▸ **DATA SHOWN**
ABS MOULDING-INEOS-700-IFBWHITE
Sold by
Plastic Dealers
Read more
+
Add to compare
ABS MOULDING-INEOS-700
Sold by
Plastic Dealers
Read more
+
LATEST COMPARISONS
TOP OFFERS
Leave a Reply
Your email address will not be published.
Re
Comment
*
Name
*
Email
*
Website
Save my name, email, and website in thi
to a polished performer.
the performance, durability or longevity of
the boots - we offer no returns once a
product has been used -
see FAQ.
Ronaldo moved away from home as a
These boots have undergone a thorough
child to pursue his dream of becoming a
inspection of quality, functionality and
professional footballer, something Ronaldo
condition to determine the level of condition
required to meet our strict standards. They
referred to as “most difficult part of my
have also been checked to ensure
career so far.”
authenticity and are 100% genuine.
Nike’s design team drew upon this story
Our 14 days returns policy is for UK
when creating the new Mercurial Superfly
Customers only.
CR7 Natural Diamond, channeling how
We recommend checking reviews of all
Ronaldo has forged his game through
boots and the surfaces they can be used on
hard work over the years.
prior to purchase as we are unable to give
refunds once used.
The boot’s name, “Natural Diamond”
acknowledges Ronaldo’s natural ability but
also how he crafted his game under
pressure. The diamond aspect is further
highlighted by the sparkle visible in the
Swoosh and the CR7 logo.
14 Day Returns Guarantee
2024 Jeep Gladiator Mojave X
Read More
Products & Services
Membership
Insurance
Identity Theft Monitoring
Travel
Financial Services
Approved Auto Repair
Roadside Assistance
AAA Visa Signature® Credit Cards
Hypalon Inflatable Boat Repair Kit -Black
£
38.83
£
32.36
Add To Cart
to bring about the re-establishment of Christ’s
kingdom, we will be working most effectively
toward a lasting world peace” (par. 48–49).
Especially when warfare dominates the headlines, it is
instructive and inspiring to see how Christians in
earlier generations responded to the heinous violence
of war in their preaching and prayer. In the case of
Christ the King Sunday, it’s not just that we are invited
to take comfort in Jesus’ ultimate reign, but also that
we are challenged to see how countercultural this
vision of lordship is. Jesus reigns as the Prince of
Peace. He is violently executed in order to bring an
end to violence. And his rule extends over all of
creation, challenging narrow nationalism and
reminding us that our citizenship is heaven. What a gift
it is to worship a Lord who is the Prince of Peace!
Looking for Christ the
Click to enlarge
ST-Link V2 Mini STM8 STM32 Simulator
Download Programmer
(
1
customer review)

▸ **WHAT IS NEEDED**
In the listing above, find the line containing "highlighted by the sparkle visible in the"; that line and every line after it, through the last, are to be retyped exactly.

▸ **THE ANSWER**
highlighted by the sparkle visible in the
Swoosh and the CR7 logo.
14 Day Returns Guarantee
2024 Jeep Gladiator Mojave X
Read More
Products & Services
Membership
Insurance
Identity Theft Monitoring
Travel
Financial Services
Approved Auto Repair
Roadside Assistance
AAA Visa Signature® Credit Cards
Hypalon Inflatable Boat Repair Kit -Black
£
38.83
£
32.36
Add To Cart
to bring about the re-establishment of Christ’s
kingdom, we will be working most effectively
toward a lasting world peace” (par. 48–49).
Especially when warfare dominates the headlines, it is
instructive and inspiring to see how Christians in
earlier generations responded to the heinous violence
of war in their preaching and prayer. In the case of
Christ the King Sunday, it’s not just that we are invited
to take comfort in Jesus’ ultimate reign, but also that
we are challenged to see how countercultural this
vision of lordship is. Jesus reigns as the Prince of
Peace. He is violently executed in order to bring an
end to violence. And his rule extends over all of
creation, challenging narrow nationalism and
reminding us that our citizenship is heaven. What a gift
it is to worship a Lord who is the Prince of Peace!
Looking for Christ the
Click to enlarge
ST-Link V2 Mini STM8 STM32 Simulator
Download Programmer
(
1
customer review)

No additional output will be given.